Objetivo A: Según el fragmento citado, ¿qué se declara en el artículo 6º?
Objetivo B: Repite todo el fragmento citado, desde "Pasemos ahora a" hasta "las normas internacionales.".
Objetivo C: Prosigue el discurso sobre la Constitución a partir de su última oración.

Fragmento citado:
+---+

Pasemos ahora a un breve examen de los títulos. He de advertir que yo no propongo explicar cada uno de los artículos; sería una faena estéril, y sobre todo, redundante. Habrán de ser aquí objeto de debate y ha de recibir esta Comisión de todos los lados del Parlamento ilustraciones que, desde ahora mismo, agradece. El título preliminar ha querido establecer principios. El primero es el de la definición de España como una República democrática cuyos poderes emanan del pueblo; el art. 2º consagra la igualdad; el 3º, el laicismo estatal; el 4º, el idioma; el 5º, la capitalidad; el 6º y el 7º tienen envergadura internacional; en el 6º se declara el pacifismo de España, y en el 7º, el valor de las normas internacionales.
Importa mucho que ilustremos, procurando poner el mayor cuidado en las palabras, lo que referente al título I, que se denomina «Organización nacional». Deliberadamente no hemos querido declarar en nuestra Carta constitucional que España es una República Federal; no lo hemos querido declarar porque hoy, tanto el unitarismo como el federalismo, están en franca crisis teórica y práctica. Sírvanos de ejemplo el caso de Alemania, de que más tarde he de hablar. Vemos en su Constitución de 1919 cómo se ensanchan los poderes del Reich y cómo los antiguos Estados reciben el nombre de «Lánder». La autonomía va haciendo que, en vez de tratarse de una Constitución federal, se trate de algo de que he de hablar más tarde; de un Estado integral. Está, pues, en franca crisis todo lo referente a esta antítesis de Estado federal y Estado unitario. El Estado unitario estaba ya en franco «crack» desde el comienzo de la presente centuria; pero después de la guerra, todo el enorme volumen de menesteres que cae sobre él hace imposible realizarlos con el sistema férreo e inflexible de unitarismo. Pero, al mismo tiempo, tampoco puede el sistema federal ofrecernos bases teoréticas y prácticas; el sistema sinalgmático de pacto que ilustró Pi y Margall hoy no se recibe por la teoría ni por la práctica, ni tampoco ha llegado a cuajar el sistema orgánico.

+---+

Datos proporcionados:
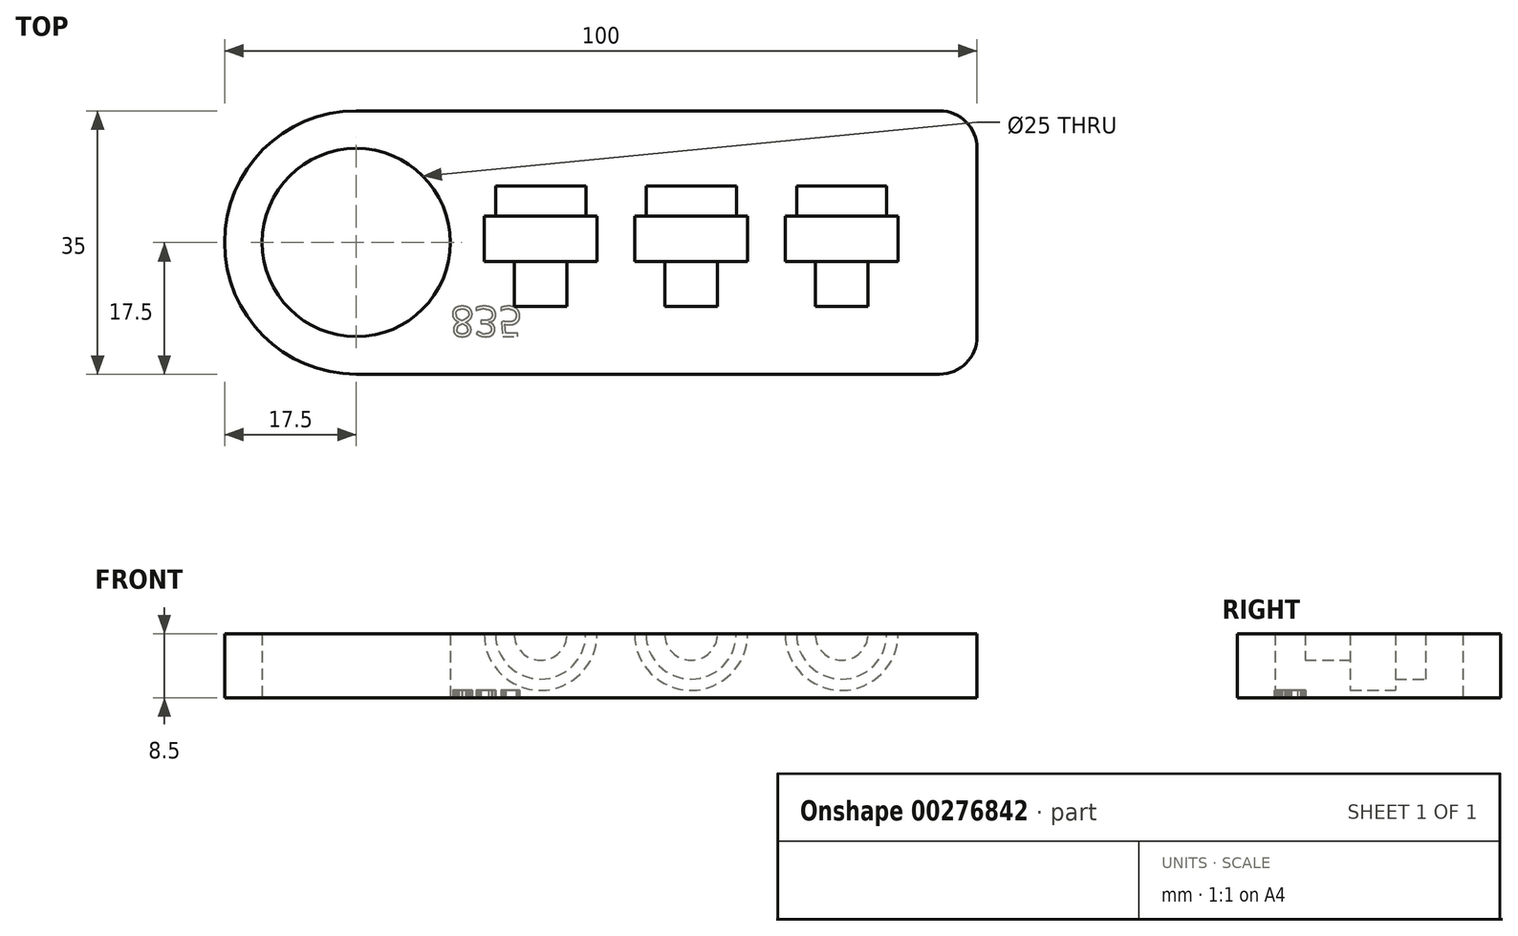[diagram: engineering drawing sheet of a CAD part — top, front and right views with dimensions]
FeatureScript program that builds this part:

+---+

Respuesta escrita A: El pacifismo de España.

Respuesta escrita B:
Pasemos ahora a un breve examen de los títulos. He de advertir que yo no propongo explicar cada uno de los artículos; sería una faena estéril, y sobre todo, redundante. Habrán de ser aquí objeto de debate y ha de recibir esta Comisión de todos los lados del Parlamento ilustraciones que, desde ahora mismo, agradece. El título preliminar ha querido establecer principios. El primero es el de la definición de España como una República democrática cuyos poderes emanan del pueblo; el art. 2º consagra la igualdad; el 3º, el laicismo estatal; el 4º, el idioma; el 5º, la capitalidad; el 6º y el 7º tienen envergadura internacional; en el 6º se declara el pacifismo de España, y en el 7º, el valor de las normas internacionales.

Respuesta escrita C:
No hablamos de un Estado federal, porque federar es reunir. Se han federado aquellos Estados que vivieron dispersos y quisieron reunirse en colectividad. Sólo hay dos ejemplos parecidos al de España; el de Brasil y el de Austria, pero el caso de Austria es a este punto altamente significativo; en primer lugar, porque, de hecho, Austria, bajo la Monarquía, vivió en un sistema federal y porque, además, a pesar de llamarse en su art. 2º la Constitución Federal, si comparamos los preceptos de esa Constitución con los artículos 14 y 15 del proyecto que nuestra Constitución es más federal, valga la palabra, que la de la propia Austria.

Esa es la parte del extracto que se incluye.